Exercise material
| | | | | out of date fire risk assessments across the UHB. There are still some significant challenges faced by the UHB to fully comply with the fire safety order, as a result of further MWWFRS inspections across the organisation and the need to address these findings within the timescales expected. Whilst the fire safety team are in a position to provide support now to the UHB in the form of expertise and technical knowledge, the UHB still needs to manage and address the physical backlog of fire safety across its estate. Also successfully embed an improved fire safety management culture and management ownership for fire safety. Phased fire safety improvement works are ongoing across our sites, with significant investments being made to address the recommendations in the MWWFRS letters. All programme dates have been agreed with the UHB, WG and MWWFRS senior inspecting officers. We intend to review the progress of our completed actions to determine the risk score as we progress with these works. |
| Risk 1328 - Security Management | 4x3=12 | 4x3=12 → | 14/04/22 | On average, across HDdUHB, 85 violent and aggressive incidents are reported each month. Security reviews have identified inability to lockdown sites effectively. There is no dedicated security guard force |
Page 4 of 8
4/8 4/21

---

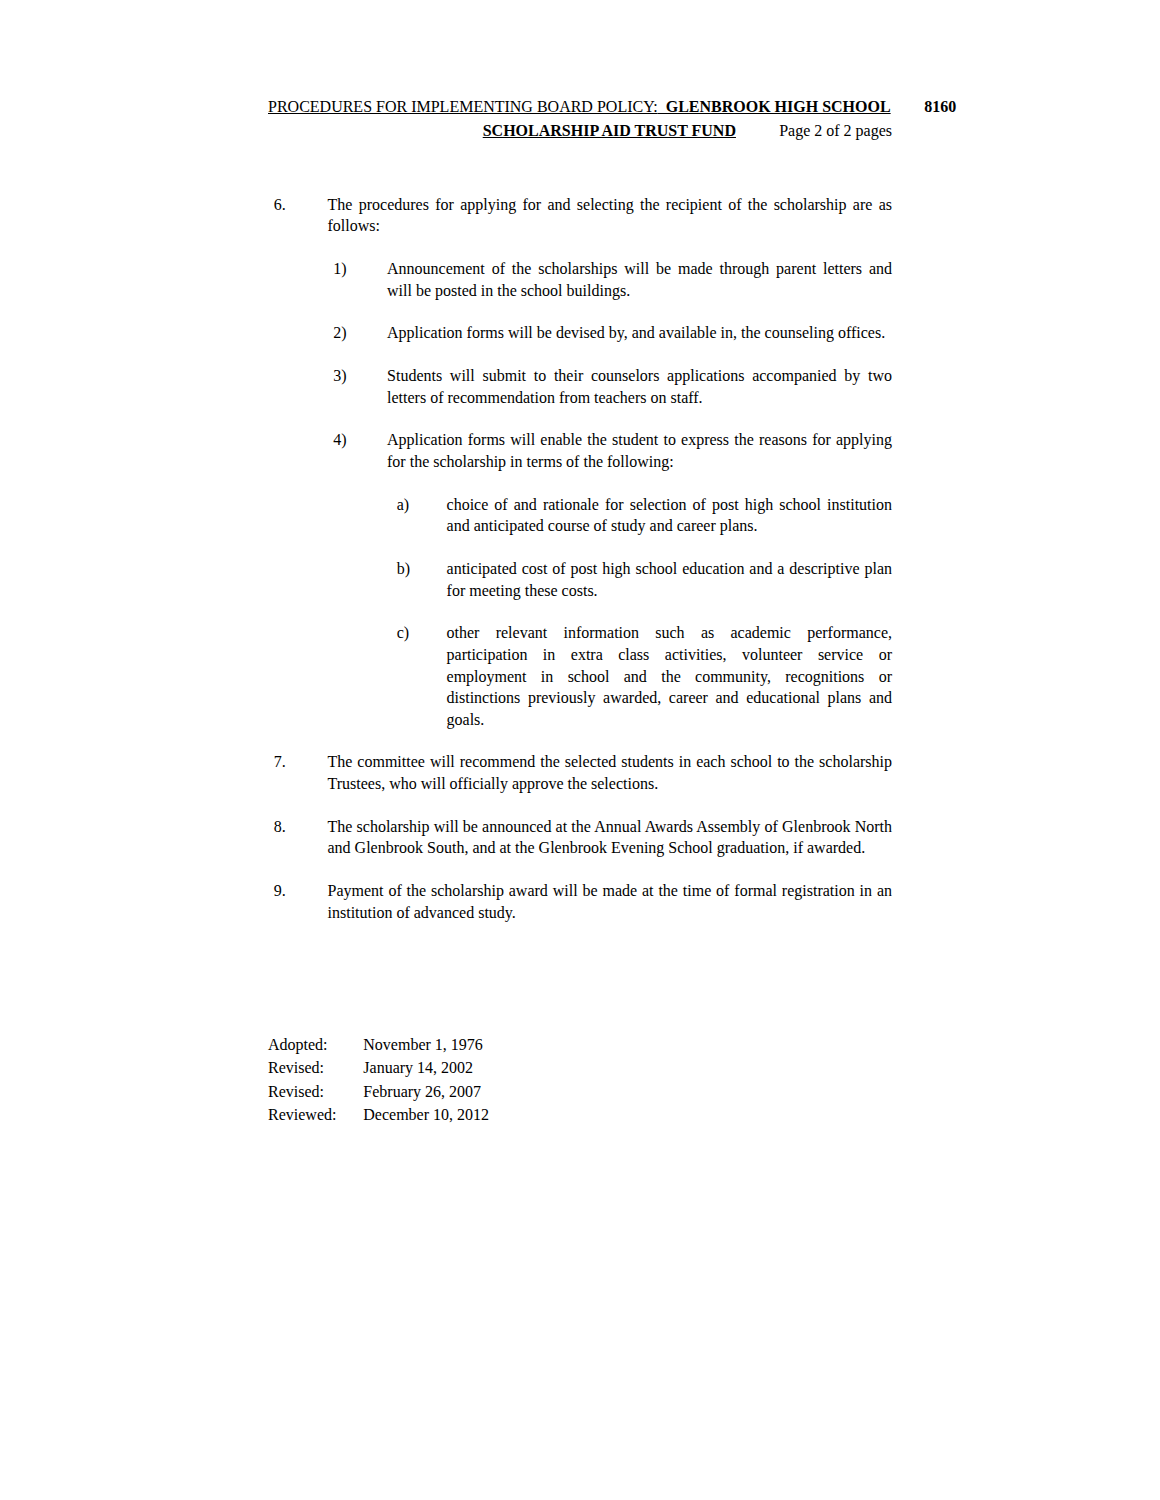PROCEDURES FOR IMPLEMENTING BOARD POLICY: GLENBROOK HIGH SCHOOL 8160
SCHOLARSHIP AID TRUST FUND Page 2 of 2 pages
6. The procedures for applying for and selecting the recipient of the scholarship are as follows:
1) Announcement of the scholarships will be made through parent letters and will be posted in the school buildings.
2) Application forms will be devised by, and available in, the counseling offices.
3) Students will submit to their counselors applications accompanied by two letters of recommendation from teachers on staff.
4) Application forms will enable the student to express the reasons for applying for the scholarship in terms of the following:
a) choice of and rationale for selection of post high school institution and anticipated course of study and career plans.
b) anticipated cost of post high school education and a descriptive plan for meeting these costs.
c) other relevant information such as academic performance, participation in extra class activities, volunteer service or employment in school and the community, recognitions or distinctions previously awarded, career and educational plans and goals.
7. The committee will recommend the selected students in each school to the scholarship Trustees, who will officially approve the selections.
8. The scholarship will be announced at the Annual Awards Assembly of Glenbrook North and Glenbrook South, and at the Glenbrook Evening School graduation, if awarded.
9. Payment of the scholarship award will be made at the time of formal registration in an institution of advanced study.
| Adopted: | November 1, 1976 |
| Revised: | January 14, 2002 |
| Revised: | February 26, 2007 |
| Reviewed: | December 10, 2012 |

What to do
Where does the word "forms" occur in the records? Return every line that holds it.

Written solution
2) Application forms will be devised by, and available in, the counseling offices.
4) Application forms will enable the student to express the reasons for applying for the scholarship in terms of the following:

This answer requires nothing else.